::: Dataset excerpts :::
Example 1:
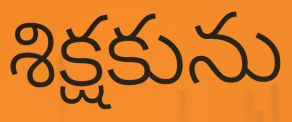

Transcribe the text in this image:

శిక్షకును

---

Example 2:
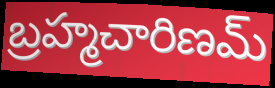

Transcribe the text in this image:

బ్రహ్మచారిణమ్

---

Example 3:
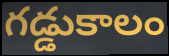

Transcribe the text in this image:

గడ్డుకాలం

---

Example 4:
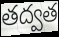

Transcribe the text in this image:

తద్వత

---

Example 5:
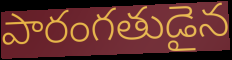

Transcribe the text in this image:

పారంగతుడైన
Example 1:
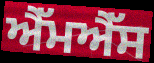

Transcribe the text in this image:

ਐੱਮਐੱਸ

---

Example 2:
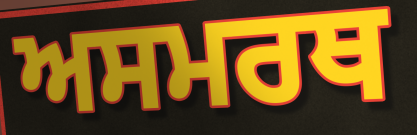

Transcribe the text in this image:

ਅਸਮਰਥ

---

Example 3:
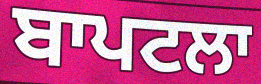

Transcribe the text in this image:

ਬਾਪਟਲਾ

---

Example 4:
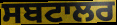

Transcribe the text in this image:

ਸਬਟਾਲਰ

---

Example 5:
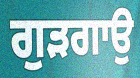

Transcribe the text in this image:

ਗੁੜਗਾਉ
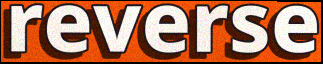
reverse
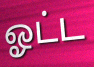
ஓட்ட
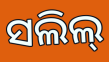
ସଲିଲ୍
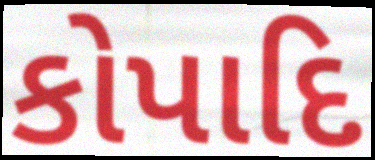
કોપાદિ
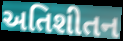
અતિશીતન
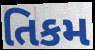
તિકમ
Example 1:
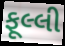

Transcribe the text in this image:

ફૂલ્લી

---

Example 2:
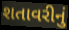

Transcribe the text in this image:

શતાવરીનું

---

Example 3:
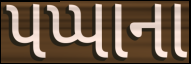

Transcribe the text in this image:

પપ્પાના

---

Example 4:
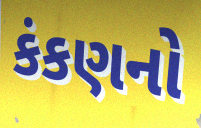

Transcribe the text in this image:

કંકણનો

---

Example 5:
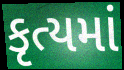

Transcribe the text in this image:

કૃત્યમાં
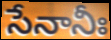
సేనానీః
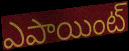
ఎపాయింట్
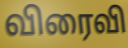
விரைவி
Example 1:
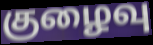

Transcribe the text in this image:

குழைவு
:::
=== Required action ===
Everything in the listing, except its images, should be set down exactly.

=== Response area ===
Example 1:

Transcribe the text in this image:

శిక్షకును

---

Example 2:

Transcribe the text in this image:

బ్రహ్మచారిణమ్

---

Example 3:

Transcribe the text in this image:

గడ్డుకాలం

---

Example 4:

Transcribe the text in this image:

తద్వత

---

Example 5:

Transcribe the text in this image:

పారంగతుడైన
Example 1:

Transcribe the text in this image:

ਐੱਮਐੱਸ

---

Example 2:

Transcribe the text in this image:

ਅਸਮਰਥ

---

Example 3:

Transcribe the text in this image:

ਬਾਪਟਲਾ

---

Example 4:

Transcribe the text in this image:

ਸਬਟਾਲਰ

---

Example 5:

Transcribe the text in this image:

ਗੁੜਗਾਉ
reverse
ஓட்ட
ସଲିଲ୍
કોપાદિ
અતિશીતન
તિકમ
Example 1:

Transcribe the text in this image:

ફૂલ્લી

---

Example 2:

Transcribe the text in this image:

શતાવરીનું

---

Example 3:

Transcribe the text in this image:

પપ્પાના

---

Example 4:

Transcribe the text in this image:

કંકણનો

---

Example 5:

Transcribe the text in this image:

કૃત્યમાં
సేనానీః
ఎపాయింట్
விரைவி
Example 1:

Transcribe the text in this image:

குழைவு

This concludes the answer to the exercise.